To do, suggestions and known issues

  • kprobes has a generic instruction decoding facility, use that instead of homebrewn (or KVM), and use emulation instead of page faulting
  • kmemcheck may grow per-cpu page table support thanks to the PaX team, copy that
  • copy other useful tricks from kmemcheck, like P4 REP issue fix. "< vegard> you need to toggle a bit in IA32_MISC_MSR or something like that" Test Vegard's patch: 0001-x86-fix-REP-handling-for-mmiotrace.patch
  • support large pages
  • complete instruction support: get rid of "unknown type"
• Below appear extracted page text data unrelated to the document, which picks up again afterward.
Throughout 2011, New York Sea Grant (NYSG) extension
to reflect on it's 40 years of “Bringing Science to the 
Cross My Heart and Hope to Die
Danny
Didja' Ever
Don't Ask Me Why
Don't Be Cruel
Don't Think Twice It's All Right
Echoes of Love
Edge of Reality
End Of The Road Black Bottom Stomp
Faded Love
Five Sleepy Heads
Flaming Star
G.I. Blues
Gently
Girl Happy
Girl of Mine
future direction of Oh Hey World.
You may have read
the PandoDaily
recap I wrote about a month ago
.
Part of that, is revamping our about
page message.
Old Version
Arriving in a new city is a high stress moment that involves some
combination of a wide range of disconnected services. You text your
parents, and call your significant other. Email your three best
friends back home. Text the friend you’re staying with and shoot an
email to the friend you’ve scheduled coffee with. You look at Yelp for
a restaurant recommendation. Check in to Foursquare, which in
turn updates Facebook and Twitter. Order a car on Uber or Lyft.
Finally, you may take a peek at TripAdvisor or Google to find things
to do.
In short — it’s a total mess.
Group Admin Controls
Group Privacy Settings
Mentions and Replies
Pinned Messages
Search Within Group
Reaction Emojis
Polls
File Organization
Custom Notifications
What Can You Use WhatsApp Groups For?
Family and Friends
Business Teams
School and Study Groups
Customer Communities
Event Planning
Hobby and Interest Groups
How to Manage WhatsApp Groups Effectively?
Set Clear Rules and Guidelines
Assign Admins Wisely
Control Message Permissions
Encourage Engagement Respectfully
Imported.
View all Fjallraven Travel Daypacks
  • support tracing access from user space
  • event filtering based on device and BAR, maybe address ranges
  • Changes to the log format:
    • backtraces
    • cpu identifier?
  • PPC support?
  • think about how to trace ISA region; David suggests that commenting out the ISA region checks in arch/i386/mm/ioremap.c would be enough to enable ISA range tracing. Is it really so? Does it break something?